A Pivotal Turning Point

We both remember that moment vividly, the exact moment when we decided to stop fertility treatments and embrace life as a complete family of two (and pets!). My husband and I were standing on the deck of a cruise ship in 2014, watching as the shipslowly backed out of the harbor of a beautiful small island in the Caribbean.

After four years of trying and failing to have a child of our own, we went on a cruise to get away from our normal lives. It gave us space to think and have difficult conversations between just the two of us, without input from family and friends.

Unexplained infertility had left us exhausted physically, mentally, financially, and emotionally. It felt like we were trying to pry open a door that God had closed. We got our fingers pinched each time we tried, but the parenthood door refused to open for us. We realized on that trip that it was time to stop forcing something that wasn’t meant to be. Together we made the decision to look for other (childless) doors instead of staring at this closed door.

As we were making this decision together on the deck of the cruise ship that day, the huge ship backed up, then pivoted to go a new direction as it left the port. It was symbolic of how we were feeling; our lives were being pivoted in a new direction with our decision to live childless. We were moving on into unknown territory.

To celebrate this “pivotal” turning point for us, each year on the anniversary of that day we celebrate “Pivot Day”. Like the anniversary of a death or a birthday (it feels like both!), I wanted to have a day when I could pause to grieve, reflect, and celebrate. It’s a day of remembrance. My husband allows me to plan and lead the day’s events each year, and he is by my side supporting me the whole time.   
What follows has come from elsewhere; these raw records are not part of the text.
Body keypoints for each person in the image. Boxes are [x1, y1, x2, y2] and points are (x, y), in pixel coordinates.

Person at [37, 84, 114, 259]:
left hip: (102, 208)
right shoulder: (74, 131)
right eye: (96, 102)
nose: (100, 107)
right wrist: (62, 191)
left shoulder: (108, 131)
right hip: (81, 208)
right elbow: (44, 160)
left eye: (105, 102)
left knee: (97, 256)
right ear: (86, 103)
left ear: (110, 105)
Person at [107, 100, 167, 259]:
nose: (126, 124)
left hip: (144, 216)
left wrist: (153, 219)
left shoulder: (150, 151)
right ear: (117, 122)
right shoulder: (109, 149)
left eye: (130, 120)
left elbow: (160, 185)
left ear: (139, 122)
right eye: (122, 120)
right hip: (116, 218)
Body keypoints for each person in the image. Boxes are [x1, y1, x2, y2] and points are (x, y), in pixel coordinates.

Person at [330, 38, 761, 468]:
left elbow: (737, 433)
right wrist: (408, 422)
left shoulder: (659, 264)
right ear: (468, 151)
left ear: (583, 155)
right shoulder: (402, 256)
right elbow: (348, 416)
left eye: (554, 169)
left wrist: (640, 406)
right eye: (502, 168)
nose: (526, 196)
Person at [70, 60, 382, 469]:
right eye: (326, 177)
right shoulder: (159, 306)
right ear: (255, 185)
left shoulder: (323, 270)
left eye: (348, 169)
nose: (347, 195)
Pivot Day has looked different each year, depending on my current needs and emotional state. It has included journaling (with tears!), spending time in prayer, eating good food, taking a walk with the dog,getting a pedicure, and watching a movie that does not show children or parenthood on the screen. It always includes indulging in a cupcake like we would eat to celebrate at a birthday party. We are celebrating the birth day of a new life – our childfree life.

It’s been really interesting to watch my progress each year. Recent years have had noticeably less tears and sadness than the earlier years. I find myself feeling more content now and embracing all the things we can do because we don’t have children, and not focusing on all the things we are missing. It’s been a huge mindset shift.
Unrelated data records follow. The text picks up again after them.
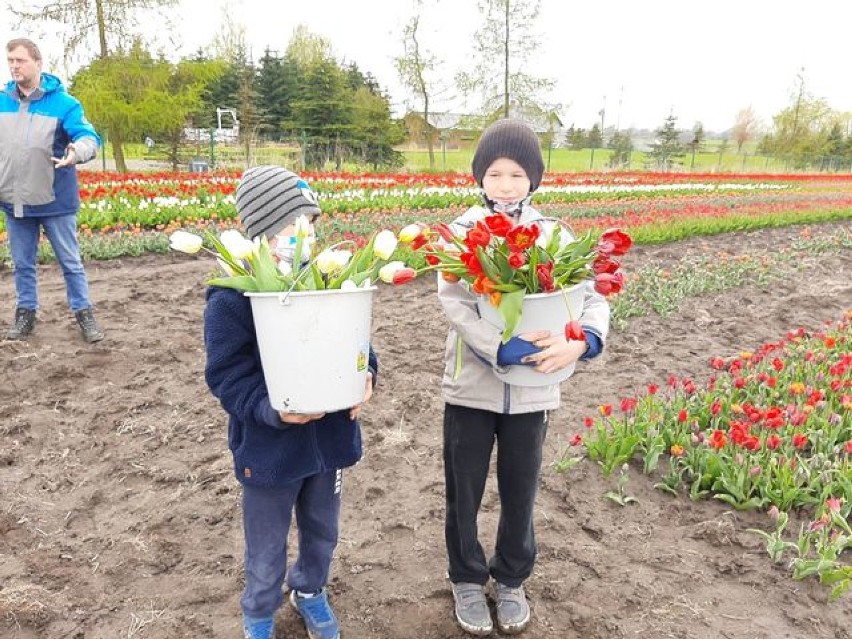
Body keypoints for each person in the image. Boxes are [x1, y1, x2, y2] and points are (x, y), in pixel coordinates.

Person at [437, 119, 610, 635]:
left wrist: (584, 340)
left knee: (521, 490)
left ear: (534, 178)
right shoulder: (463, 233)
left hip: (535, 391)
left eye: (517, 173)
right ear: (479, 178)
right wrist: (498, 347)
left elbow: (594, 294)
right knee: (463, 489)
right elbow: (455, 303)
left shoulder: (556, 235)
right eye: (495, 173)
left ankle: (511, 578)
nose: (506, 184)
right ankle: (466, 577)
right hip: (471, 386)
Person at [204, 165, 377, 639]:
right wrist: (272, 410)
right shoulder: (232, 298)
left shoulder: (329, 279)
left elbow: (357, 341)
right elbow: (226, 373)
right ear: (257, 234)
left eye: (310, 224)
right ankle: (259, 613)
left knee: (323, 530)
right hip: (270, 448)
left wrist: (366, 376)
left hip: (329, 441)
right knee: (266, 544)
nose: (303, 236)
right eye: (288, 228)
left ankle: (310, 590)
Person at [1, 38, 104, 342]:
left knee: (70, 263)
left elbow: (88, 137)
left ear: (38, 63)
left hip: (55, 200)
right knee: (22, 264)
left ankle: (84, 315)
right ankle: (25, 314)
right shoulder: (3, 100)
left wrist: (77, 153)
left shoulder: (65, 104)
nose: (14, 66)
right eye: (10, 61)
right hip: (14, 201)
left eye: (20, 60)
In the first few years, I kept my story and my grief private. As I have worked through the darkness to find healing, I have become more comfortable with sharing my story with others. I now make a post on social media about Pivot Day each year to share our story with our friends and family. It’s been wonderful to have so many messages of support and love, and to connect with others who send me private messages stating “me too” regarding their infertility struggles.

Two years ago on Pivot Day, we decided to sponsor a child through a non-profit organization that financially supports children all over the world. We intentionally picked a childthat would have been the same age as ours would have been. Our sponsored child lives in the Caribbean, near the island where we made our decision in 2014. We hope to one day meet that child in person on a future cruise or trip.

Pivot Day will always be a bittersweet day of remembrance for us, reflecting on our big decision that felt bittersweet then too. We sometimes think about the closed door of parenthood and feel sadness, but then see all the other doors that have opened to us as a result of being childfree. We have rich lives filled with friends, family, hobbies, and new adventures. We built a beautiful life that was made possible by our pivot.